Ever since it was a comic, The Umbrella Academy has been imbued with music at its heart — music as a way of feeling special, music as a harbinger of the apocalypse. After all, the series was co-created by Gerard Way, the former frontman of My Chemical Romance. But The Umbrella Academy’s connection to music has only increased now that it’s become a TV show on Netflix. Key scenes in the show are soundtracked by impeccably eccentric music cues, and Vanya Hargreeves (Ellen Page) finds purpose in the violin when she’s excluded from her powerful adopted siblings’ adventures. Most noticeably of all, real-life musician Mary J. Blige stars as a time-traveling assassin named Cha-Cha.
Longtime Umbrella Academy fans surely recognize that name. In the comics, Cha-Cha and her partner-in-crime Hazel are a pair of infamous killers who travel throughout time “correcting” certain individuals as needed to maintain the integrity of space-time continuum. The horror of their sadistic acts is matched only by the cartoonish absurdity of the giant animal masks they wear. They didn’t appear until volume 2 of the comic, but showrunner Steve Blackman knew he needed to get them into the show as soon as possible. The role stood out to Blige not just because of Cha-Cha’s violence, but also because of her many skills.
“When I read the script it was super exciting, but it was the character of Cha-Cha that drew me to the role,” Blige tells EW. “The reason why she drew me to the role was that she represented something I’ve never done, but I always wanted to do: I’ve always wanted to play bats—. I’ve always wanted to play someone with no emotion, who didn’t care about anything, who’s just murder, murder, murder. All-business, never wavering. I’ve always wanted to learn martial arts, I always wanted to shoot all different all kinds of firearms, and I did exactly that. That’s what drew me to the role.”
Christos Kalohoridis/Netflix
Blige did martial arts training every morning while the show was in production in Toronto, and started firearms training even before that. Because of Hazel and Cha-Cha’s masks, it would’ve been rather simple to let stunt doubles do most of the action, but Blige says both she and co-star Cameron Britton were determined to do as many of their own stunts as possible.
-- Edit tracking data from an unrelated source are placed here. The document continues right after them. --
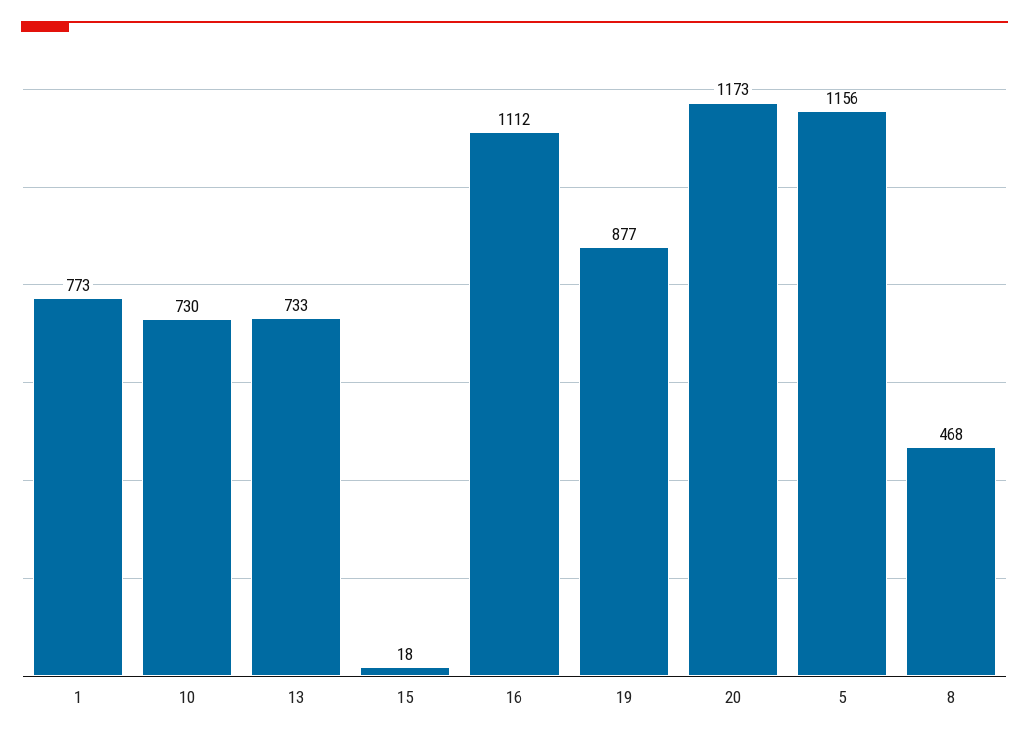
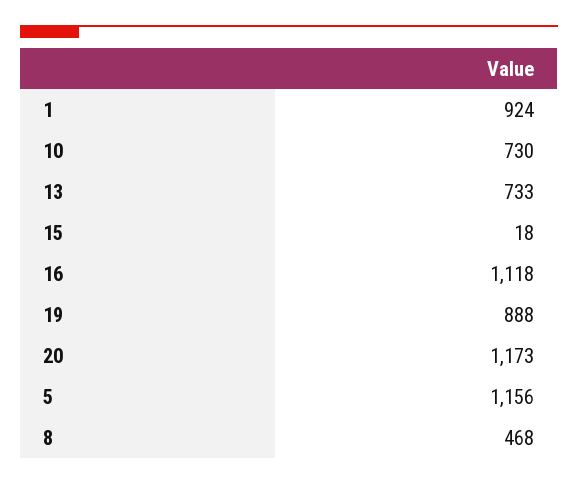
1: 773 -> 924
16: 1112 -> 1118
19: 877 -> 888

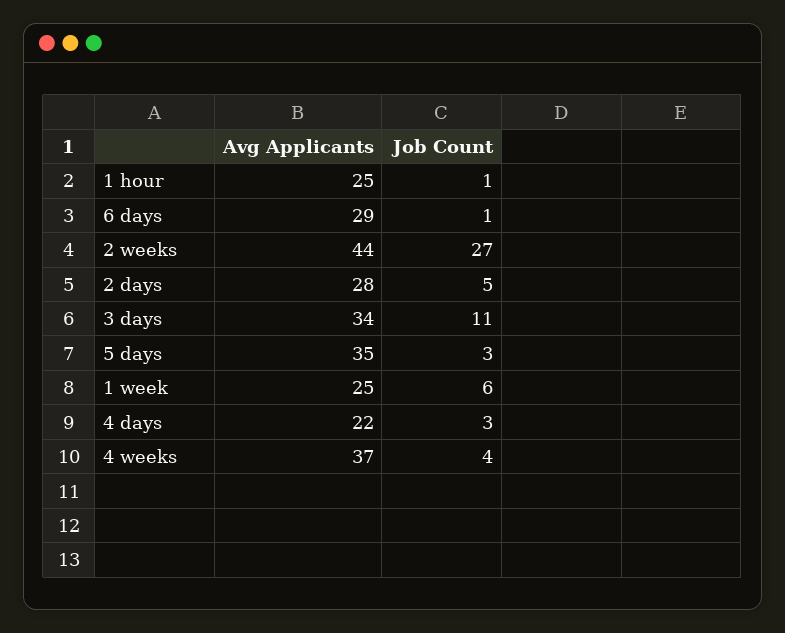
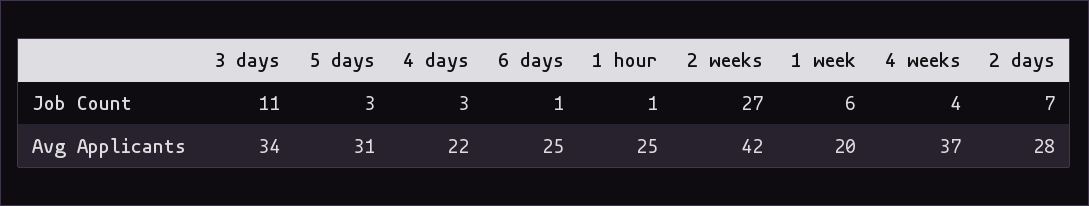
Avg Applicants, 6 days: 29 -> 25
Avg Applicants, 2 weeks: 44 -> 42
Job Count, 2 days: 5 -> 7
Avg Applicants, 5 days: 35 -> 31
Avg Applicants, 1 week: 25 -> 20

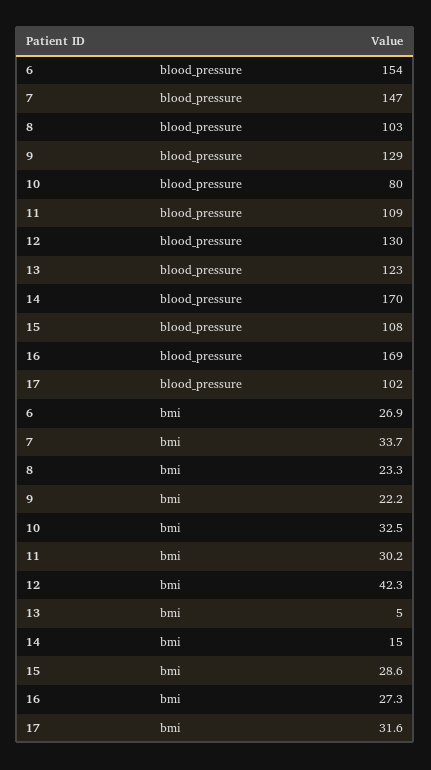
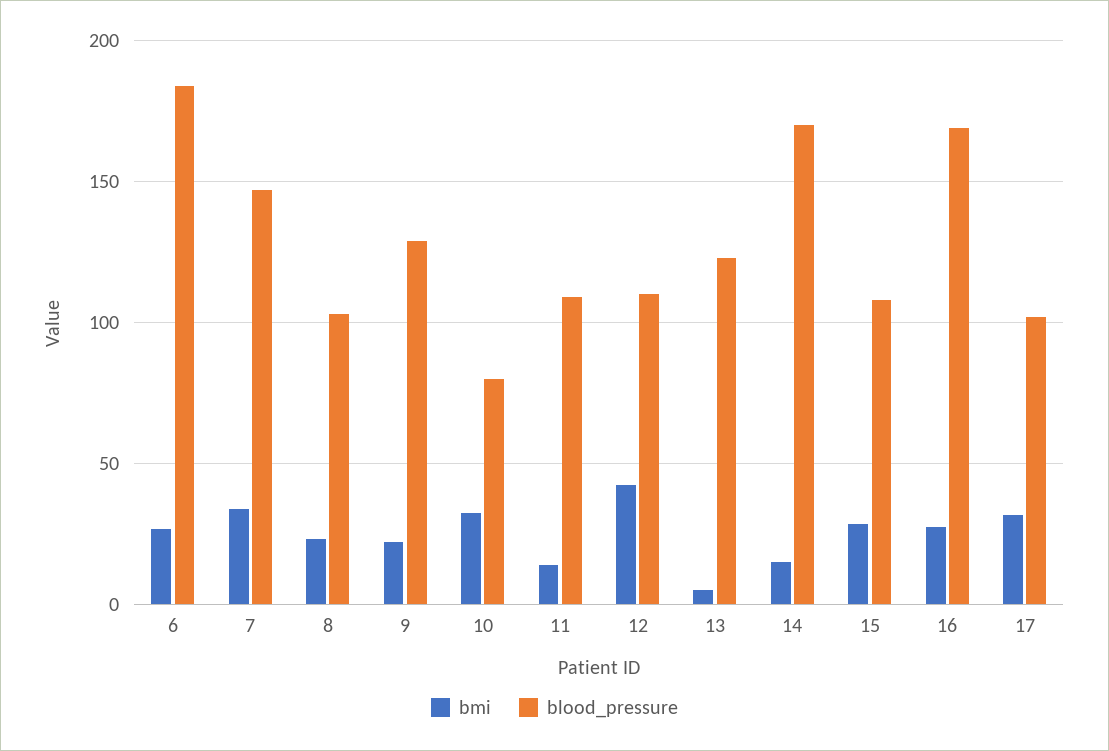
blood_pressure, 6: 154 -> 185
blood_pressure, 12: 130 -> 110
bmi, 11: 30.2 -> 15

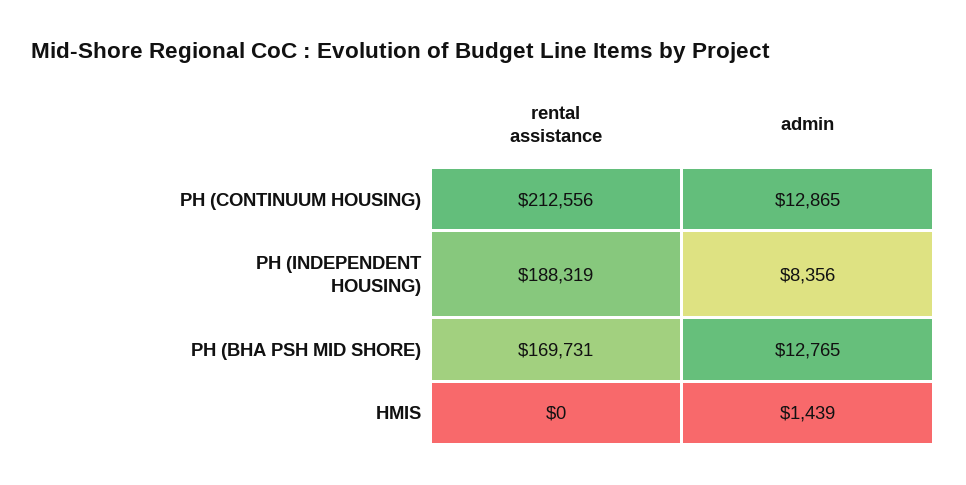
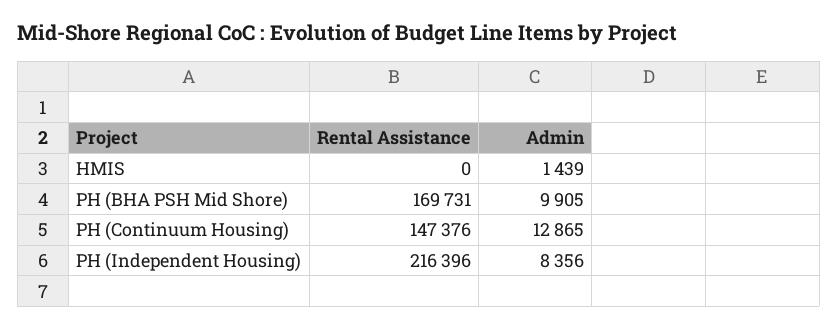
rental assistance, PH (CONTINUUM HOUSING): 212556 -> 147376
rental assistance, PH (INDEPENDENT HOUSING): 188319 -> 216396
admin, PH (BHA PSH MID SHORE): 12765 -> 9905

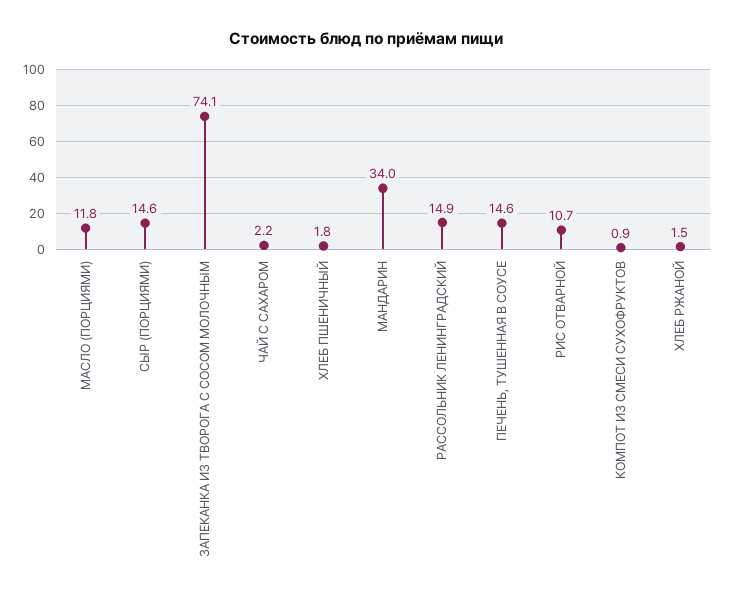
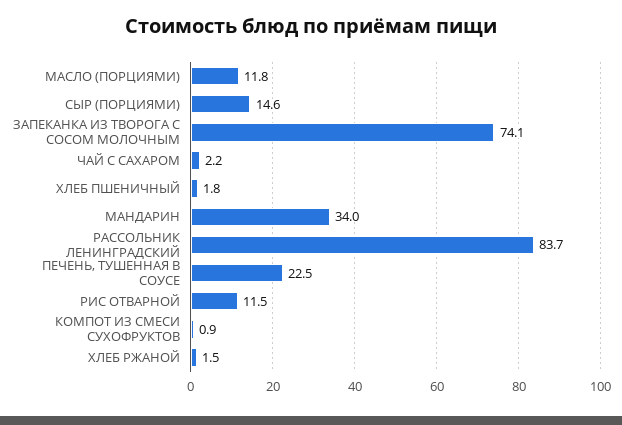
РАССОЛЬНИК ЛЕНИНГРАДСКИЙ: 14.9 -> 83.7
ПЕЧЕНЬ, ТУШЕННАЯ В СОУСЕ: 14.6 -> 22.5
РИС ОТВАРНОЙ: 10.7 -> 11.5

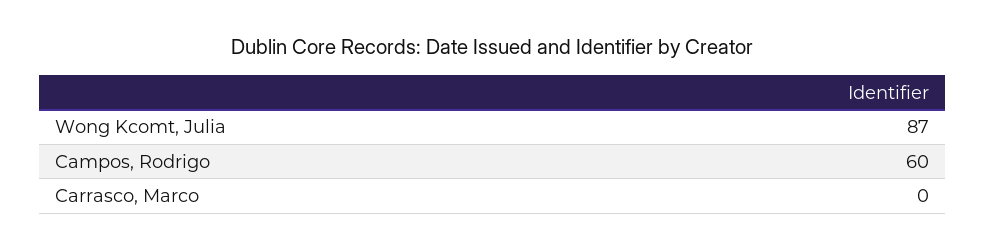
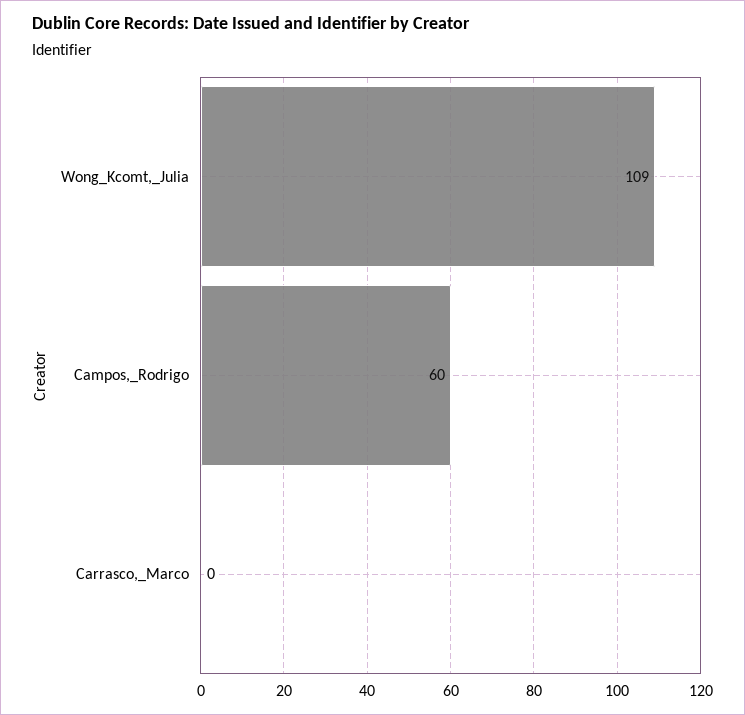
Wong Kcomt, Julia: 87 -> 109

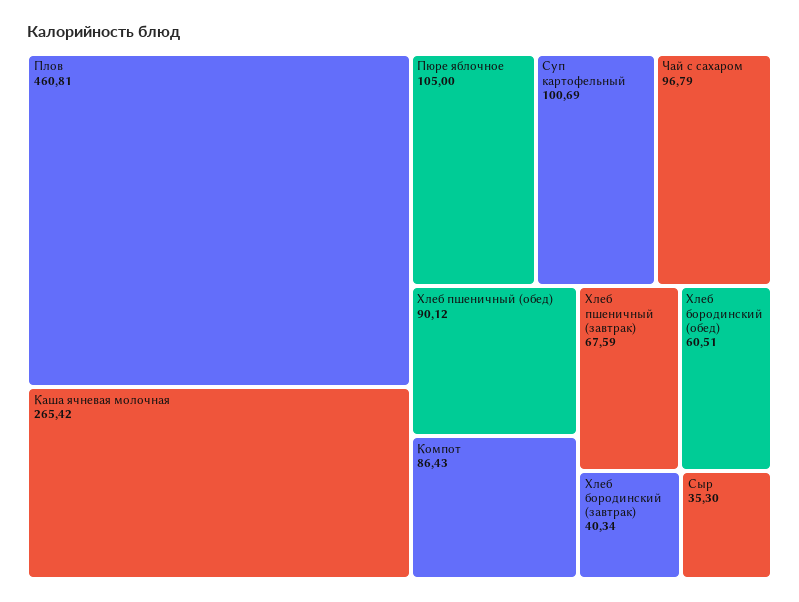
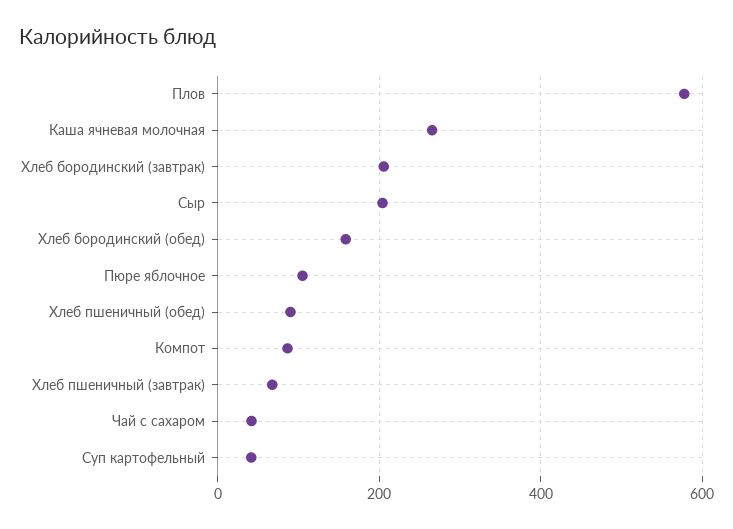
Плов: 460.81 -> 580
Суп картофельный: 100.69 -> 40
Чай с сахаром: 96.79 -> 40
Хлеб бородинский (обед): 60.51 -> 160
Хлеб бородинский (завтрак): 40.34 -> 200
Сыр: 35.3 -> 200

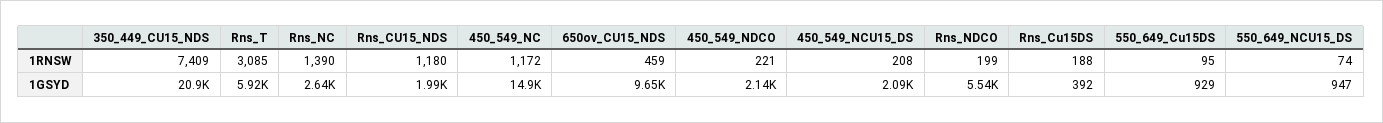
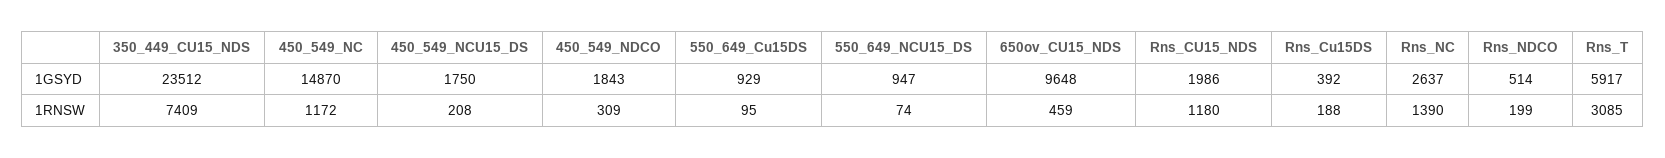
450_549_NDCO, 1RNSW: 221 -> 309
350_449_CU15_NDS, 1GSYD: 20900 -> 23512
450_549_NDCO, 1GSYD: 2140 -> 1843
450_549_NCU15_DS, 1GSYD: 2090 -> 1750
Rns_NDCO, 1GSYD: 5540 -> 514

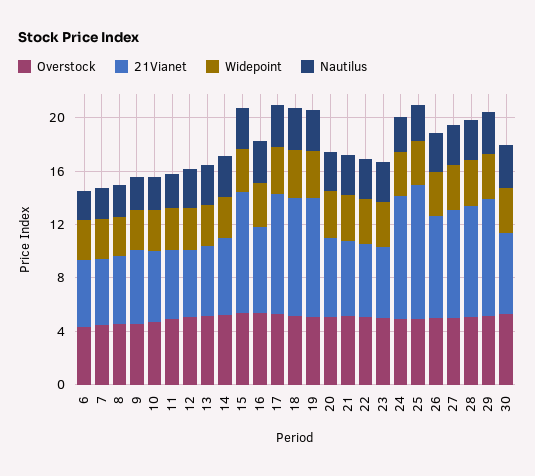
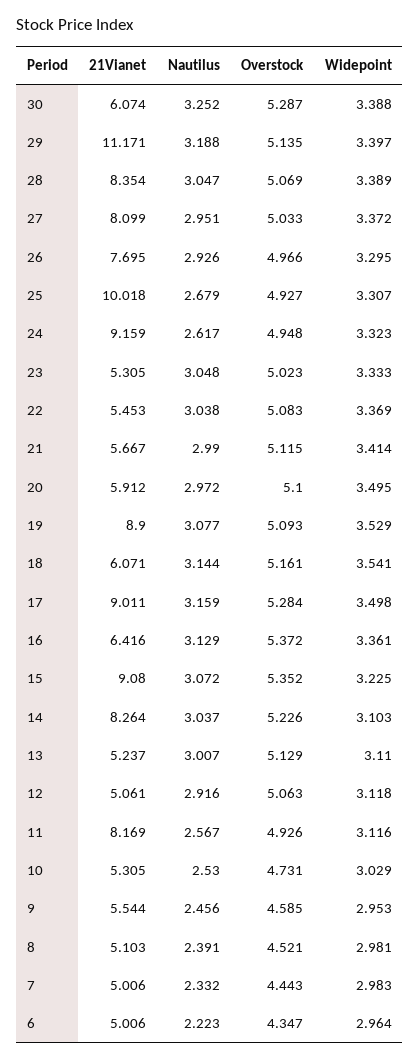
21Vianet, 11: 5 -> 8.169
21Vianet, 14: 6 -> 8.264
21Vianet, 18: 9 -> 6.071
21Vianet, 29: 9 -> 11.171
Though Hazel and Cha-Cha have similar skills, they have very different attitudes to their job. Blige says Cha-Cha is a psychotic murderer at heart: “She is just a sociopath, she doesn’t care about anything and anyone at all. The only person she does care about is Hazel because he helps her murder.” Hazel, on the other hand, mostly takes the same attitude towards being a time-traveling assassin that many people have with their own jobs that keep rolling back benefits while increasing hours.
“They’re working stiffs,” Blackman says. “They’re two people working for a company, they can’t get their per diems and they can’t get their benefits. This is an everyday thing for them. I didn’t want it to feel precious. In movies assassins are always so intense and uptight, but this is just Tuesday to them. For Hazel it’s just another job, but Cha-Cha loves it. She’d do it for free if she could. Having Cameron Britton and Mary J Blige just brought them to life: The size difference, the way they look at each other.”
Several people involved in the show say that the Toronto set was particularly close-knit, and Blige says she and Britton became real-life friends by the time they were done filming — though she admits starting with a scary impression given her co-star’s previous role as serial killer Ed Kemper in Netflix’s Mindhunter.
“He’s one of my really good friends now. He’s just so real. He’s not fazed by anything, he’s great to talk to, he’s great to learn from,” Blige says. “We had a lot of fun. We had some good chemistry, Cameron and I, because he’s a beautiful person. I saw him in Mindhunter, and I was almost afraid to do my scenes with him. Then I got over my Mindhunter nervousness being alone with him because he’s a beautiful man. But Mindhunter really messed me up, I almost couldn’t do my scenes. But as Cha-Cha I had to be in control of everything, so I’d be like, ‘I gotta remember that I’m Cha-Cha.’”
Blige’s performance brings the TV version of Cha-Cha to life in a way that distinguishes her from the more one-dimensional comic version, but Way couldn’t be happier. When EW spoke with him a few months ago about the Umbrella Academy comic’s latest arc, Hotel Oblivion, he expressed excitement at Blige’s role.
“It’s an honor to have her,” Way says. “There was a lot of momentum and positive energy around Umbrella Academy when it first got picked up. People just started to come in, big names and artists like Mary, and it’s super amazing. It’s really fun to see her play that character.”
Season 1 of The Umbrella Academy lands on Netflix this Friday.